[Data shown — start]
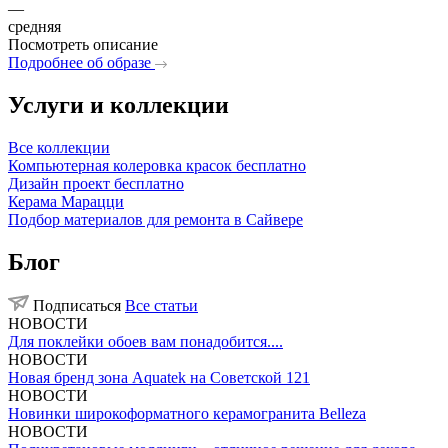
—
средняя
Посмотреть описание
Подробнее об образе
Услуги и коллекции
Все коллекции
Компьютерная колеровка красок бесплатно
Дизайн проект бесплатно
Керама Марацци
Подбор материалов для ремонта в Сайвере
Блог
Подписаться
Все статьи
НОВОСТИ
Для поклейки обоев вам понадобится....
НОВОСТИ
Новая бренд зона Aquatek на Советской 121
НОВОСТИ
Новинки широкоформатного керамогранита Belleza
НОВОСТИ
[Data shown — finish]
## Task statement
Can you render the lines above as a JSON list of strings, one string per line, with blank lines omitted and the pictures left out?

## Result of this task
[
  "—",
  "средняя",
  "Посмотреть описание",
  "Подробнее об образе",
  "Услуги и коллекции",
  "Все коллекции",
  "Компьютерная колеровка красок бесплатно",
  "Дизайн проект бесплатно",
  "Керама Марацци",
  "Подбор материалов для ремонта в Сайвере",
  "Блог",
  "Подписаться",
  "Все статьи",
  "НОВОСТИ",
  "Для поклейки обоев вам понадобится....",
  "НОВОСТИ",
  "Новая бренд зона Aquatek на Советской 121",
  "НОВОСТИ",
  "Новинки широкоформатного керамогранита Belleza",
  "НОВОСТИ"
]